Sunflowers and Maple-Pecan Chocolate Chip Waffle Cookie Recipe


1 cup gluten-free all-purpose flour

3/4 cup finely ground gluten-free oat flour (see notes)

1/4 cup buckwheat flour

1/2 cup finely ground pecans (see notes)

1 teaspoon xanthan gum

1/2 teaspoon baking soda

3/4 teaspoon salt

1/4 cup plus 3 tablespoons granulated sugar

1/3 cup plus 1 tablespoon maple syrup

1 large egg

1 tablespoon vanilla extract

6 tablespoons unsalted butter, melted

1 cup semisweet chocolate chips

Preheat your waffle iron.
In a large mixing bowl, combine the gluten-free AP flour, gluten-free oat flour, buckwheat flour, ground pecans, xanthan gum, baking soda and salt.
In another large mixing bowl, combine the sugar, syrup, egg and vanilla, and mix until smooth.
Make a well in the center of the dry ingredients and gradually incorporate the wet ingredients. Mix only until you have a smooth, even blend, with no dry spots.
Fold in the chocolate chips.
Once your waffle iron is preheated (most have a light that goes off when it’s ready), use a spoon to drop about 1 tablespoon of batter onto the hot iron. I use a 1-1/4-inch cookie scoop for this and it’s perfect. I can fit two on each side of my waffle iron, you might be able to fit more or less. The cookies will spread a lot, but if the edges meet, they should easily separate.
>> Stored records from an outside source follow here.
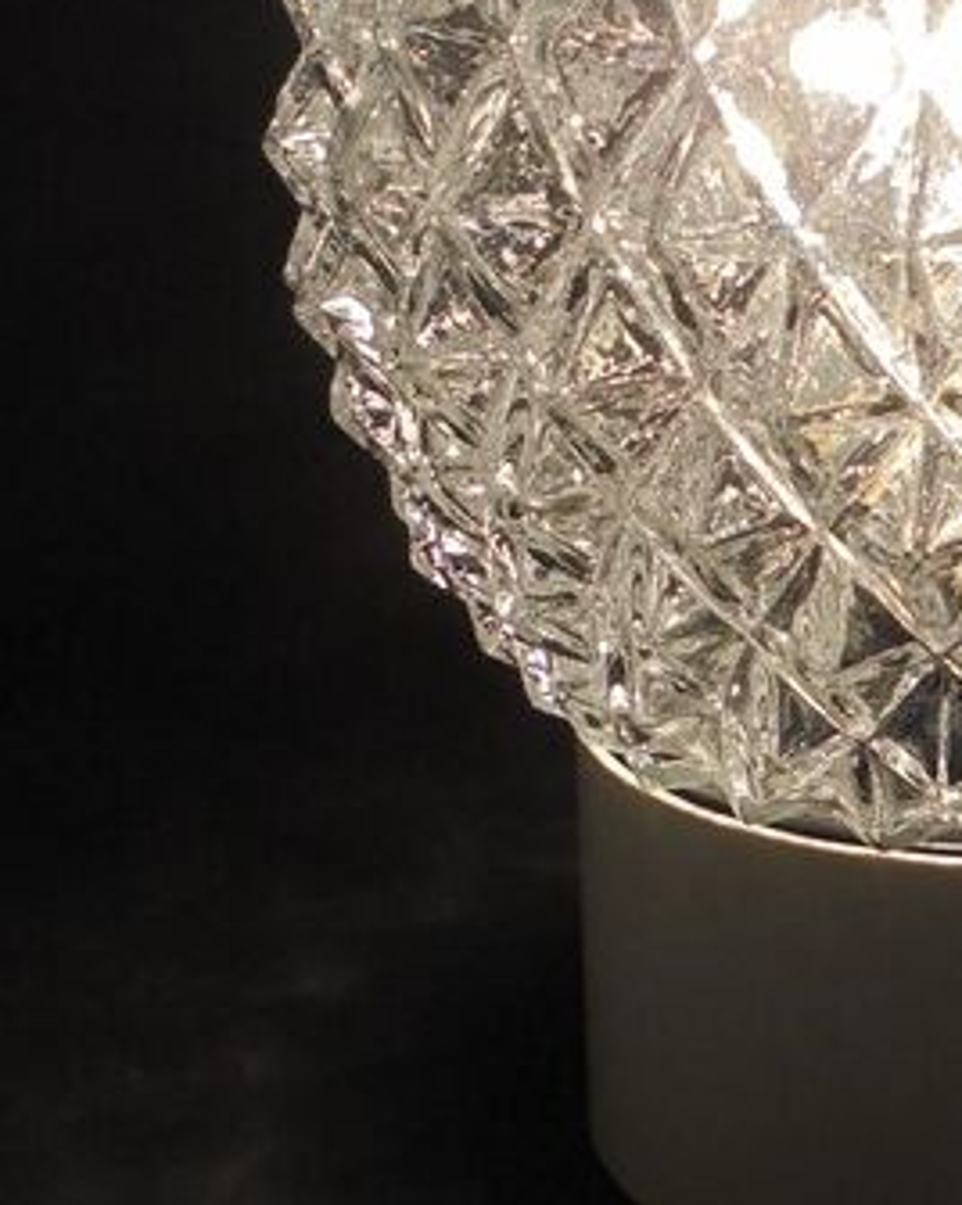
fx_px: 3173
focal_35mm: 89
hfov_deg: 16.7
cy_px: 298
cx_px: 1068
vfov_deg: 21.3
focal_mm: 6.1
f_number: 4
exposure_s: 1/200
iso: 100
Close the lid and open when your waffle maker indicates they’re ready (again, usually a light goes off).
When they’re done, open the lid and let them sit for about 30 seconds, and then use a rounded knife or small wooden spatula to very gently lift them off of the iron. (A non-stick waffle is the best for this recipe.)
As you remove the cookies, place them on a baking rack to cool them completely.